As many of you are aware on Sunday I pay tribute to someone who should be worthy of our praise. This week the honoree is Steve Finn.
From a Epoch, Bright headline:
“Former Cop Saw Too Many Kids’ Lives End Badly—So He Built a Christian School to Give Them 2nd Chance”
The sons of West Virginia were the reason former police officer Steve Finn, once serving Atlanta Metro, hung up his badge. In the line of duty, from the late 1990s, he saw it happen firsthand to young people in his home city: He knew a young woman who, in conflict with herself, chose gang life—fatally. She died in the passenger’s seat during a head-on car crash. A known gang member, also deceased, was in the driver’s seat. Too many children’s lives were ending in bad ways, the officer saw.
Finn said,
“I just saw again and again, children that I knew that were making really poor decisions that were putting them in the grave early or putting them in jail for the remainder of their youth.”
Officer Finn had wanted to make a difference in their lives, wanted to get upstream and fix the problem, somehow. As a “Christian in uniform,” he went home and told his wife his intentions and prayed about it.
“What if we could do more?” Mr. Finn asked his wife. “My wife, God bless her, she’s a trooper. She said, ‘Let’s go after this,’ and we went after it. And we almost lost everything in the process.”
They would found an all-boys school for troubled youths in West Virginia.

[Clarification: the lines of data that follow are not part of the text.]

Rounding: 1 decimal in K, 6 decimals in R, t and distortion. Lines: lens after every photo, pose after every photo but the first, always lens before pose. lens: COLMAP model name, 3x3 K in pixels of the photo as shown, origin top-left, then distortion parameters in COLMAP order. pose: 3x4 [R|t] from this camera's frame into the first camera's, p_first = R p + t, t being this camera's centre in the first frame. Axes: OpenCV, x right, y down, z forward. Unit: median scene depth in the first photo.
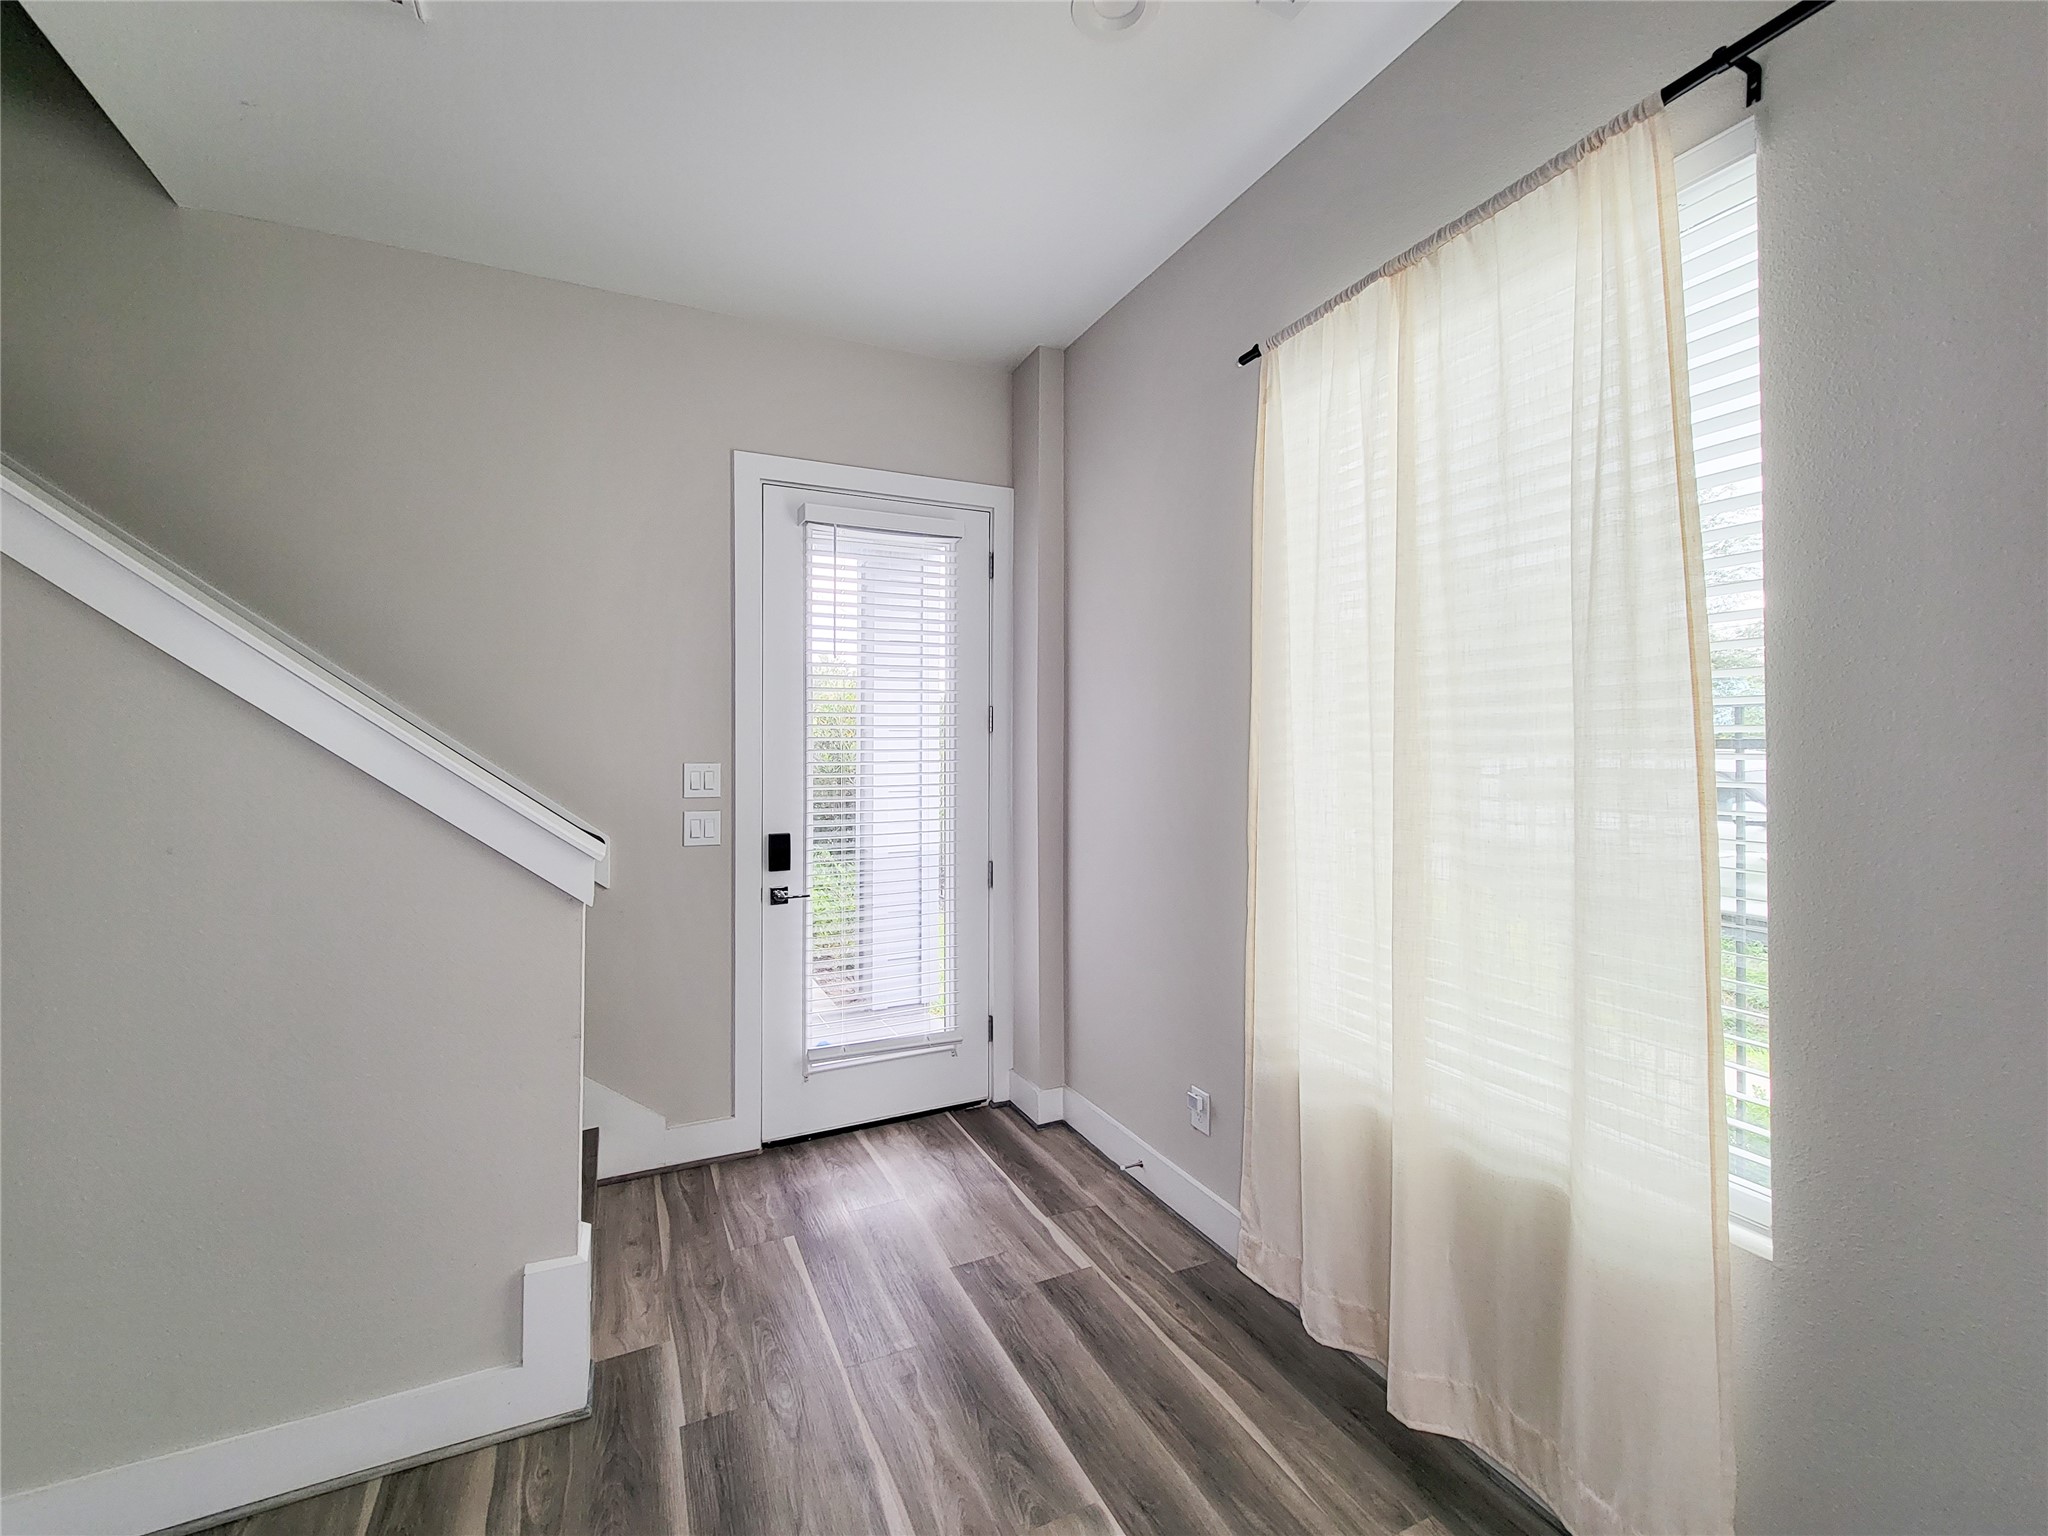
lens RADIAL K [[829.1, 0, 1006.3], [0, 829.1, 741.8], [0, 0, 1]] dist [-0.000389, -0.000221]
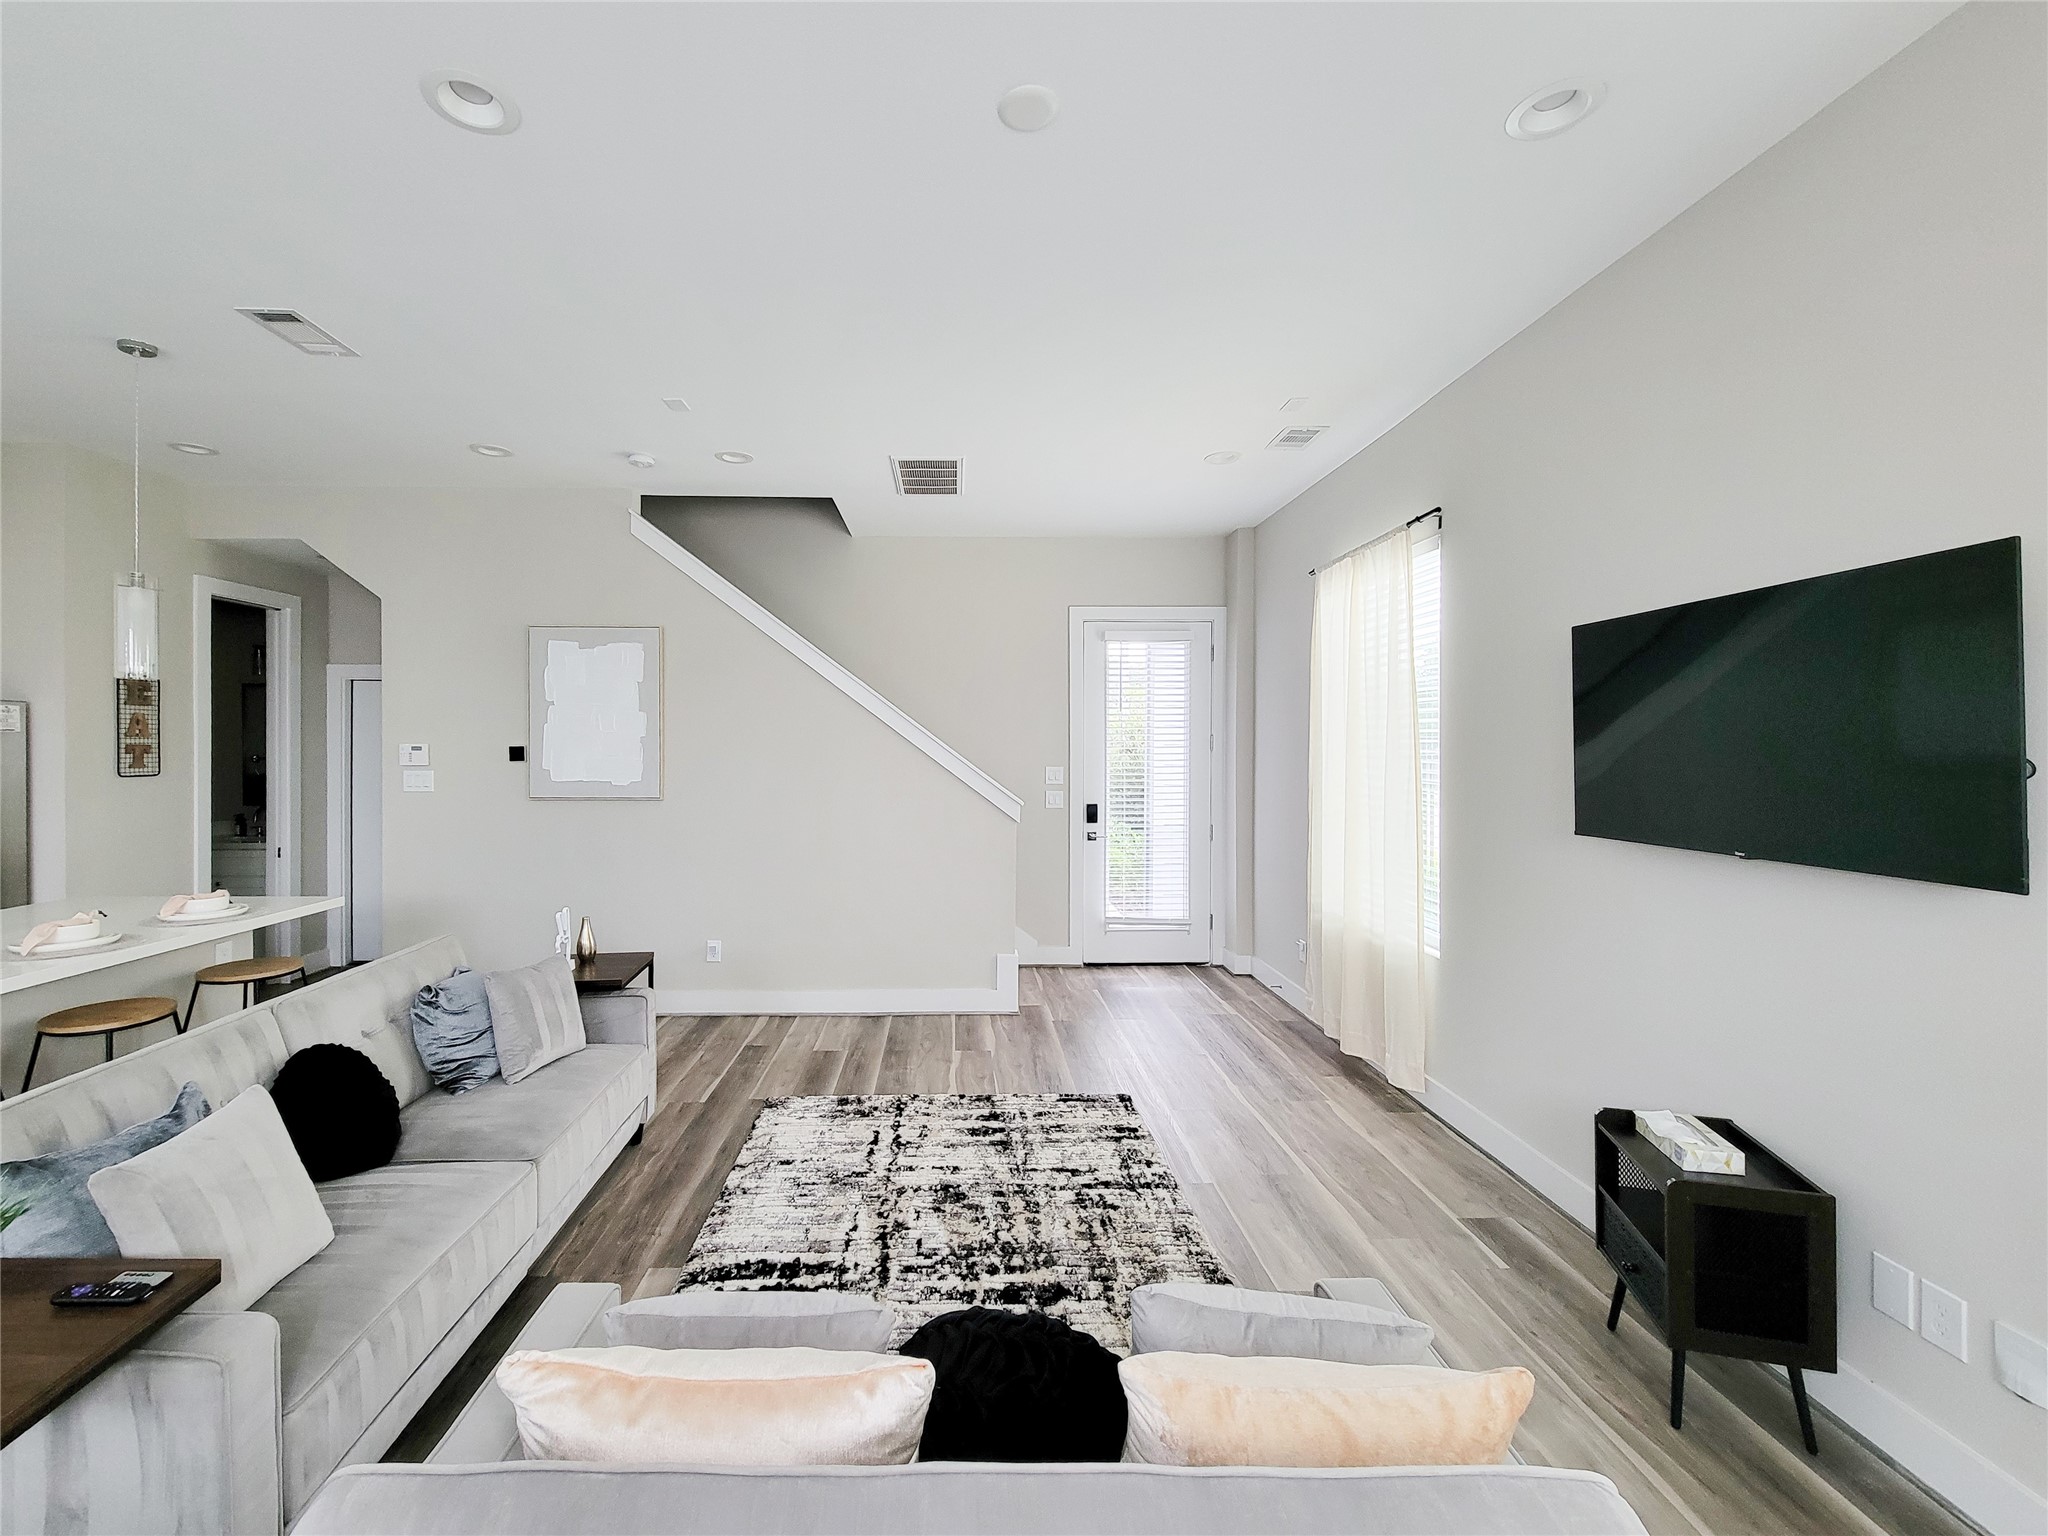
lens RADIAL K [[850.5, 0, 976.8], [0, 850.5, 747.0], [0, 0, 1]] dist [0.002121, -0.000861]
pose [[0.914695, 0.003274, -0.404132, 0.292711], [0.001348, 0.999937, 0.011151, -0.045855], [0.404143, -0.010745, 0.914633, -0.956401]]
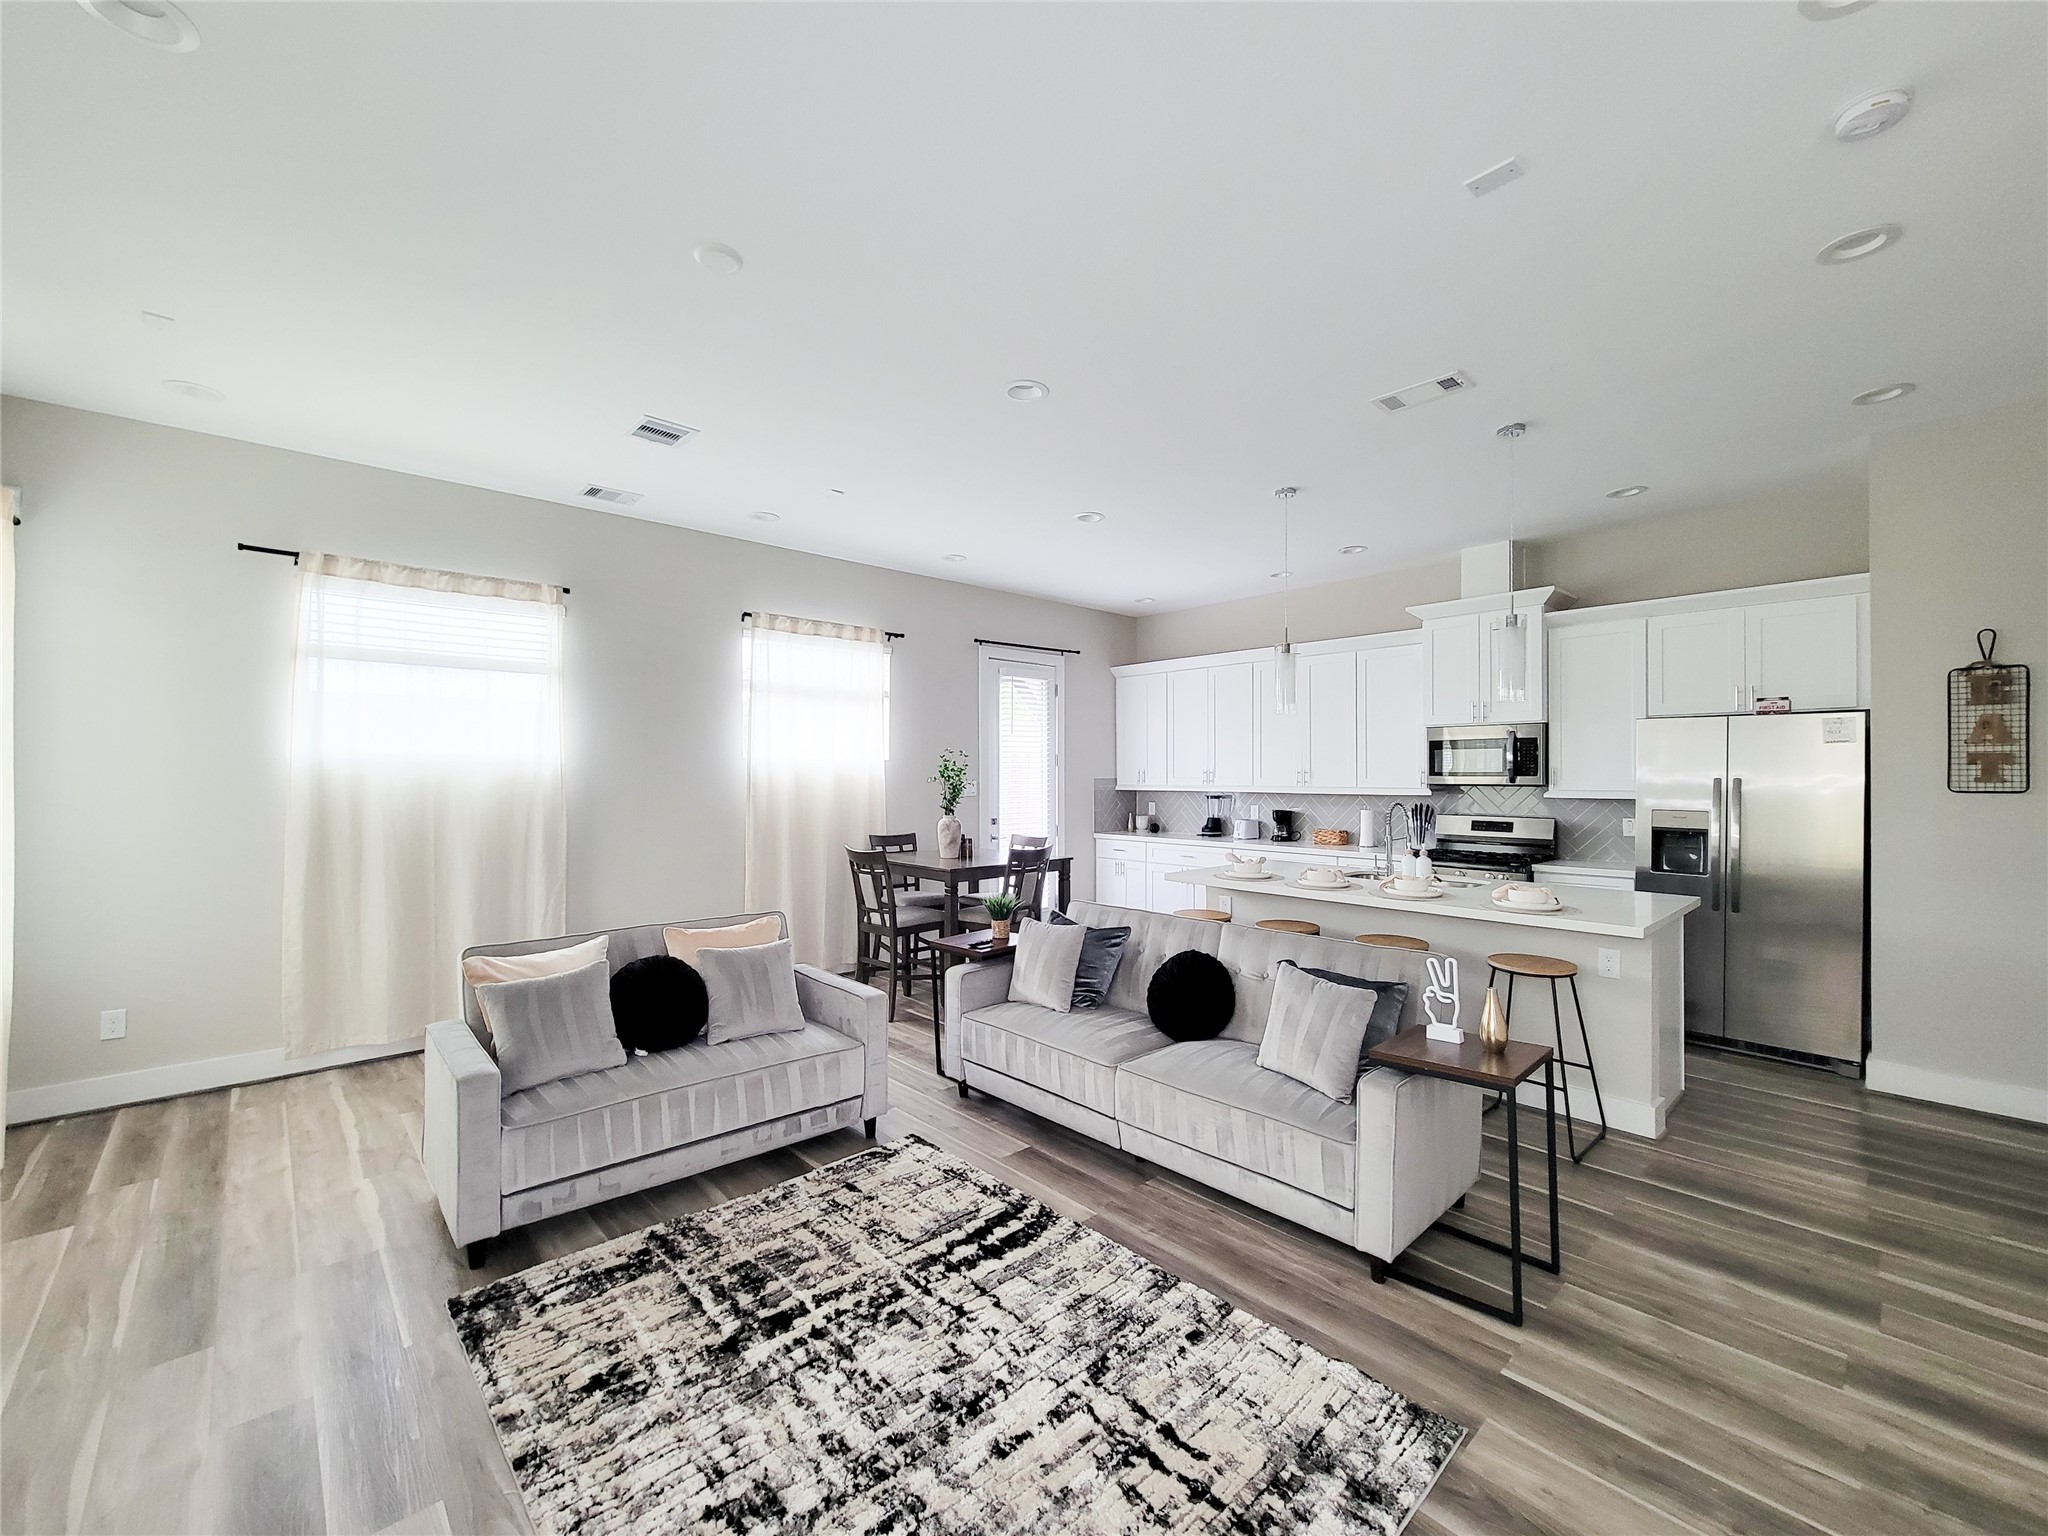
lens RADIAL K [[819.6, 0, 1004.4], [0, 819.6, 769.2], [0, 0, 1]] dist [0.000830, 0.000074]
pose [[-0.958625, 0.006319, -0.284602, 0.008155], [0.011102, 0.999823, -0.015198, -0.008691], [0.284456, -0.017729, -0.958525, 0.600267]]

Why West Virginia? West Virginia, per capita, is highest in the nation for having children in foster care. While the national average is 3 children in foster care for every 1,000, in West Virginia, that number is 13 children in foster care for every 1,000. That’s over four times the nation’s average, and doesn’t even include children being raised by grandparents. In Braxton County, a staggering 86 percent of grandparents raise their grandchildren. West Virginia, Mr. Finn learned, was the state with the greatest need.
He said, ‘Let’s just put our chips on the table and see if God’s in it. If He’s in, He’s in; if He’s not, He’s not,’” Mr. Finn told his wife. “Let’s give it 12 months, and if nothing’s happening, we’ll shut this thing down.”
They were down to their last $12.54 at their lowest.
They broke ground in 2005. And now, we have Chestnut Mountain Ranch which, sure enough, holds troubled kids accountable but also seeks the areas where they truly shine, nurturing that with its capacity for 28 boys.
In the latest news, a 370-acre children’s home shut its doors a few miles down the road and Chestnut Mountain was asked to take over. With encouragement from the community, the deal is all but done; attorney-drafted papers still need signing, but handshakes have been made. It appears that, soon, there will be a new all-girls Christian school for the daughters of West Virginia.
Steve Finn recognized a need, and Steve Finn risked it all. Consequently, many teenage boys have benefitted, soon many teenage girls will also benefit.